Mais cette coalition n’a pas résisté longtemps et le premier chef du gouvernement Habib Essid a été débarqué une année et quelques poussières après son investiture par une large majorité de 167 voix. Son successeur Youssef Chahed a toutes les peines du monde à résister aux coups de boutoir d’une Assemblée qui contrôle toute son action et qui détient les vrais leviers du pouvoir. Outre les lois qu’elle doit voter, le chef du gouvernement est contraint d’y revenir même pour le changement d’un simple secrétaire d’état pour obtenir sa confiance.

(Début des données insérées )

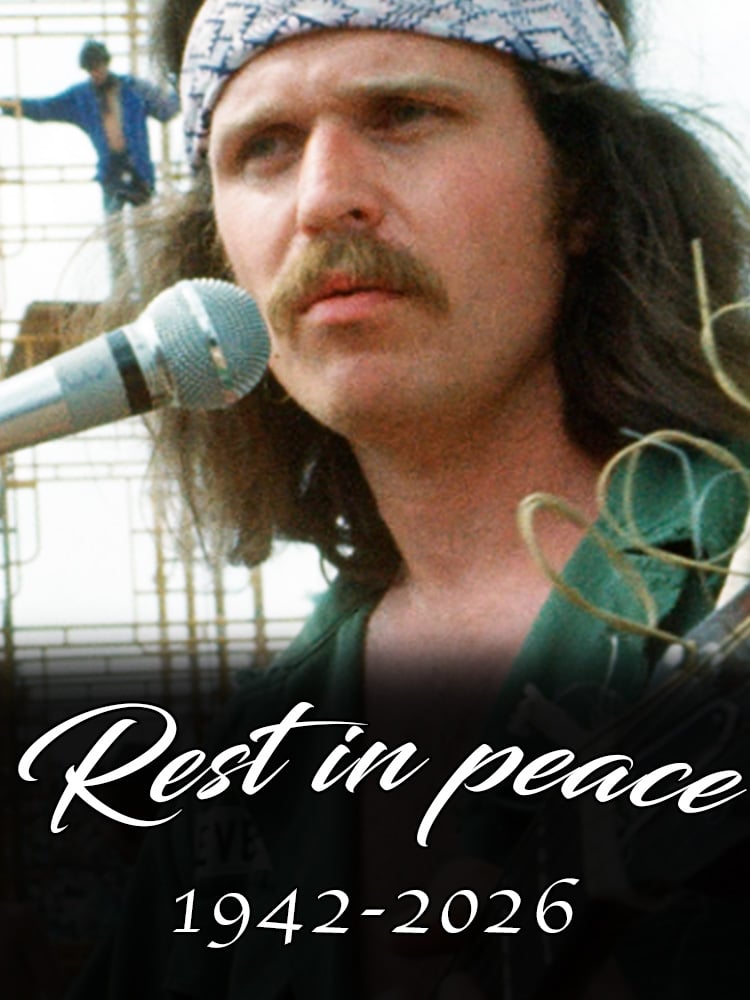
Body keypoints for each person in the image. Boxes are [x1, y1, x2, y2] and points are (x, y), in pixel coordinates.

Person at [62, 0, 750, 997]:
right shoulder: (243, 779)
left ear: (586, 187)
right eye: (264, 147)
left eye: (404, 114)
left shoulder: (729, 572)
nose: (323, 198)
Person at [0, 38, 179, 286]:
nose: (96, 73)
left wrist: (183, 84)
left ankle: (151, 286)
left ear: (106, 64)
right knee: (115, 236)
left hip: (138, 171)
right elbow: (46, 108)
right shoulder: (82, 97)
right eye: (91, 69)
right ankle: (122, 291)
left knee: (145, 234)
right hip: (112, 172)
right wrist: (10, 105)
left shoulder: (132, 88)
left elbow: (166, 109)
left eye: (99, 67)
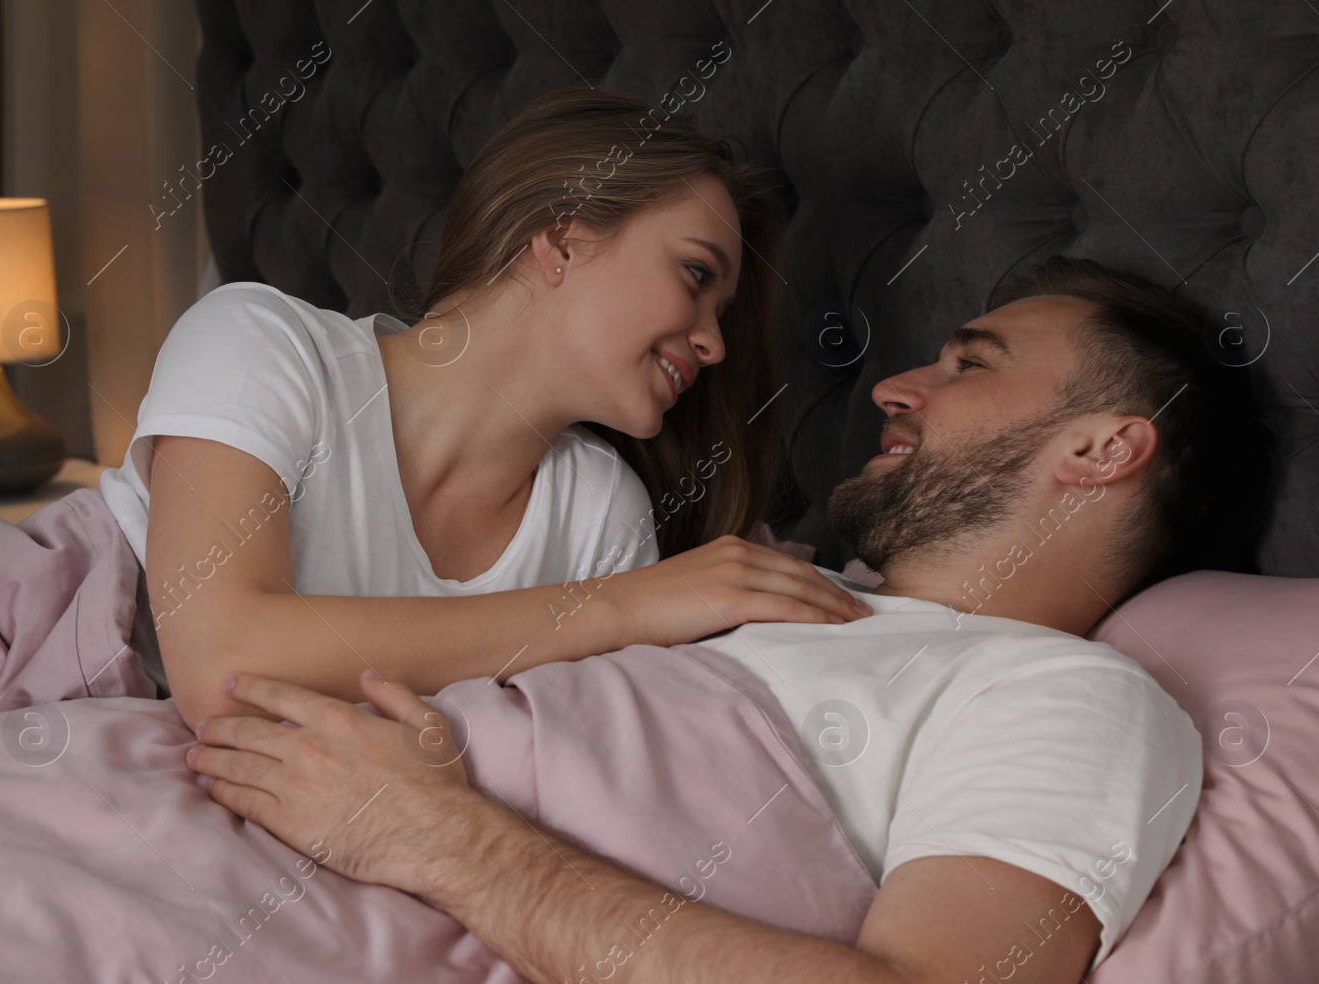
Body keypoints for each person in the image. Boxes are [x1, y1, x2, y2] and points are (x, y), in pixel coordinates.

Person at [185, 255, 1277, 984]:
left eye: (967, 363)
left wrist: (444, 837)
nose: (894, 386)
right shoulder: (742, 590)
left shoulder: (1071, 695)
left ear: (1101, 447)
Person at [97, 88, 869, 733]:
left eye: (722, 314)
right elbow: (222, 666)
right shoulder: (262, 343)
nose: (715, 345)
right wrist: (617, 608)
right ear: (561, 239)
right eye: (696, 273)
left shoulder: (600, 515)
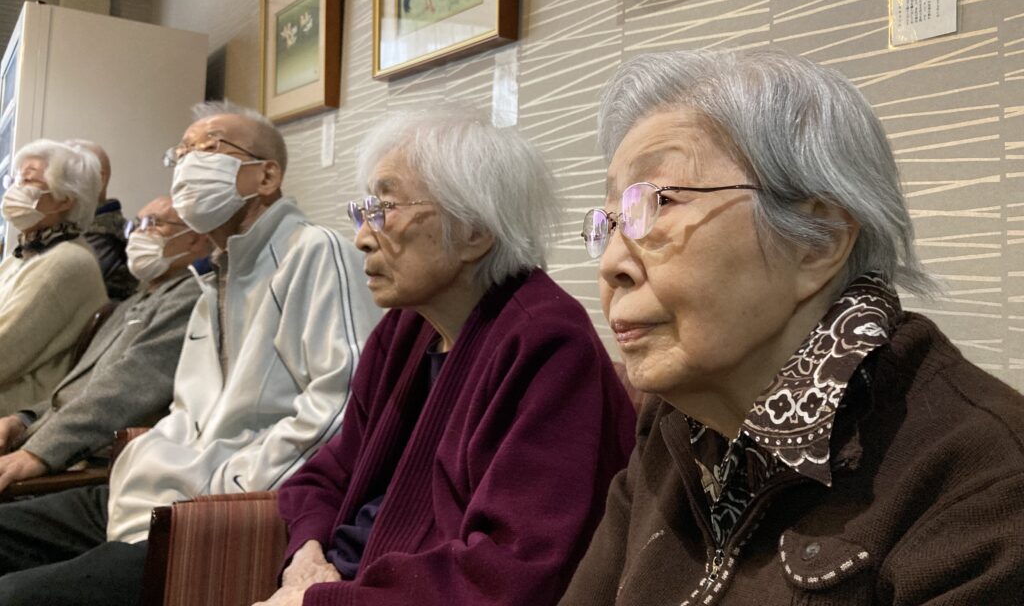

D’où un temps fou perdu dans les concertations pour remanier don gouvernement, afin d’éviter toute surprise.

Du côté de Montplaisir, on fait bon cœur contre mauvaise fortune et on continue à croire en la solidité des rapports entre les deux « Cheikhs ». Dans un communiqué rendu public dans la soirée de mercredi dernier, le mouvement, s’est, en effet, félicité, « du souci du président de la république de consacrer la réconciliation globale et enraciner l'unité nationale des Tunisiens ». Il a réitéré son « attachement au consensus national et ses fondements aux côtés du mouvement Nida Tounes et la famille destourienne, tout en appelant les autres courants politiques à adhérer à ce processus ». Mieux, il se dit prêt à accorder sa confiance aux nouveaux membres du gouvernement malgré quelques réserves. L’alliance scellée avec Nidaa Tounes, le 6 juin, dernier, ne saurait être rompue. Ennahdha a fait état de son consensus avec Nidaa Tounes, son partenaire au pouvoir et continue à croire que les nuages qui traversent actuellement les relations entre Béji Caid Essebsi et son « allié » Rached Ghannouchi seront, bientôt, dissipés.